Announced in 2002, the first DARPA Grand Challenge was a driverless car competition held on March 13, 2004 in the Mojave Desert region of the United States. The 150 miles (240 km) route followed Interstate 15 from just before Barstow, California to just past the California-Nevada border in Primm. None of the robot vehicles finished the route. The vehicle of Carnegie Mellon University's Red Team traveled the farthest distance, completing 11.78 km (7.32 mi) of the course. The $1 million prize remained unclaimed.
Prior to the main event in the Mojave Desert, the twenty-one qualifying teams were required to navigate a mile-long obstacle course at California Speedway. Seven teams were able to successfully complete the entire course, while eight others completed enough of it to satisfy of the judges, resulting in fifteen vehicles in the final race.
Unfortunately, the failures during the preliminary tests were indicative of how the vehicles would perform on the actual course.
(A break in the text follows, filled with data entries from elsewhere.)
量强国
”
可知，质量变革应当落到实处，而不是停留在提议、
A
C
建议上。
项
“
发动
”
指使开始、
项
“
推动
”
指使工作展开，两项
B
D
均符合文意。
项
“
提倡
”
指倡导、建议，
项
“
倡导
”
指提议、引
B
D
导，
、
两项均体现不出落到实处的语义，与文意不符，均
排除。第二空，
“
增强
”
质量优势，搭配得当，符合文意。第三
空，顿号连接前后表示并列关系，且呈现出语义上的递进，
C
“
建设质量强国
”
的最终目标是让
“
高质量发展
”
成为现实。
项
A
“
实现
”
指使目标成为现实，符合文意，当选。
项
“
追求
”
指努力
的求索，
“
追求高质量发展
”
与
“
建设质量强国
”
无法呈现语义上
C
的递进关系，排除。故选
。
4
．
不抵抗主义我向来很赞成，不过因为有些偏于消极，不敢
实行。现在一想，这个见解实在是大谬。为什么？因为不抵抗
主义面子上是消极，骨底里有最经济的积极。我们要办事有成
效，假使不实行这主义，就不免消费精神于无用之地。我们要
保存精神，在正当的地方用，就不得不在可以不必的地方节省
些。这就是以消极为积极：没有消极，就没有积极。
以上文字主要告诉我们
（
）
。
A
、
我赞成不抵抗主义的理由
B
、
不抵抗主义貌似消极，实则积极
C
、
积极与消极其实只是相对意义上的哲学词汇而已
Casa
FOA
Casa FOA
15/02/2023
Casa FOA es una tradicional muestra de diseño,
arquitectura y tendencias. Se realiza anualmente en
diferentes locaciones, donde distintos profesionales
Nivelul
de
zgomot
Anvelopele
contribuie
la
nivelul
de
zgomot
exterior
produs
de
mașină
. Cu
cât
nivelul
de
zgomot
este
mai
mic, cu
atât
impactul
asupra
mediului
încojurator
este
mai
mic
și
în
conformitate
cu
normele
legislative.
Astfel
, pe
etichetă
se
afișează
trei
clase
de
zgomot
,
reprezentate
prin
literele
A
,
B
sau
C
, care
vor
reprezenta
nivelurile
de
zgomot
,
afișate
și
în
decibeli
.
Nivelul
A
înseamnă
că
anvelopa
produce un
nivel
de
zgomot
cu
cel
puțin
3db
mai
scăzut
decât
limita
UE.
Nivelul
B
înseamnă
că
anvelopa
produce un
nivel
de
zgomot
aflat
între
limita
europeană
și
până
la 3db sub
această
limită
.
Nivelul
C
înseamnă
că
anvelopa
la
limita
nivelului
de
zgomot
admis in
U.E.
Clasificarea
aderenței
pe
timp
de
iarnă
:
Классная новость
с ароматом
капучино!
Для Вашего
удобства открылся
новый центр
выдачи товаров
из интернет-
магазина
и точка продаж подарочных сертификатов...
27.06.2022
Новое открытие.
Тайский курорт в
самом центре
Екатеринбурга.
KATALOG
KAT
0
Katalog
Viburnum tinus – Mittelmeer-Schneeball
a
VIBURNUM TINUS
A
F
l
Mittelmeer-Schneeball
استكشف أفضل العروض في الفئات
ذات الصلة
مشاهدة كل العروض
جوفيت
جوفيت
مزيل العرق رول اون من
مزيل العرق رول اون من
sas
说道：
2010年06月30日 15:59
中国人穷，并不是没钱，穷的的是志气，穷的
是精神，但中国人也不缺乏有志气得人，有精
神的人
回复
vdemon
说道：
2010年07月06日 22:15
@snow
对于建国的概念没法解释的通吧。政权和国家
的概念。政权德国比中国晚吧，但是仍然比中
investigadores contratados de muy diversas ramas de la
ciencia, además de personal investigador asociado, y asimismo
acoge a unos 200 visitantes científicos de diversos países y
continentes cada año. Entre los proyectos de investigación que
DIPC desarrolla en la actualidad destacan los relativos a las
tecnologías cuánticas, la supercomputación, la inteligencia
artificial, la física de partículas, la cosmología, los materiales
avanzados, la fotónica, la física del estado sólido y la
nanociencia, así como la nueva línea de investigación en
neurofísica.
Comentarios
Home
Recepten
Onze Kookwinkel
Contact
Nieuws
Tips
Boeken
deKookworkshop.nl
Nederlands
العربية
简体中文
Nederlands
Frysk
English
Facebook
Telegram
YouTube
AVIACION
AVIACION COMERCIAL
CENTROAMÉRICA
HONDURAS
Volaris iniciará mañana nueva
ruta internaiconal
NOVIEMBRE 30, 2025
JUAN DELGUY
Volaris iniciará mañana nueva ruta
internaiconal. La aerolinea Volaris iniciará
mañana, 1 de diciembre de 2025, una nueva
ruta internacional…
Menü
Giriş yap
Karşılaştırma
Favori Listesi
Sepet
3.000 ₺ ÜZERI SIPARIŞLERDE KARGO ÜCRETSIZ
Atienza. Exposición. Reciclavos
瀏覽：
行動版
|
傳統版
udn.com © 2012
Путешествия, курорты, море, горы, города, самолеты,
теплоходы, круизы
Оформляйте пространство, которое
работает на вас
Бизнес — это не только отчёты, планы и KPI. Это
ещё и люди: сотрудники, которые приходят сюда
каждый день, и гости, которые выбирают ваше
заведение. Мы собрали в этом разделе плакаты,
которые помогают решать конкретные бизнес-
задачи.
Two of the fifteen vehicles had to be withdrawn before the final race began and one car flipped upside down in the starting area and had to be withdrawn. Three hours into the event that was scheduled to last ten hours, only four vehicles remained operational. The vehicles suffered from a variety of mechanical problems, including "stuck brakes, broken axles, rollovers, and malfunctioning satellite navigation equipment."
Within a few hours, all of the vehicles in the challenge had suffered critical vehicle failures, had been disqualified, or had withdrawn. The farthest any of the teams got was the Red Team's 7.4 miles (11.9 km), less than 5% off the full length of the course. Their vehicle, Sandstorm, went off-course in a hairpin turn and got stuck on the embankment. The next farthest vehicles were those of the SciAutonics II Team, which traversed 6.7 miles (10.8 km) before becoming stuck on an embankment; Team DAD (Digital Auto Drive), which drove 6.0 miles (9.7 km) before getting stuck on a rock; and the Golem Group, which made it 5.2 miles (8.4 km) before becoming trapped on a steep hill.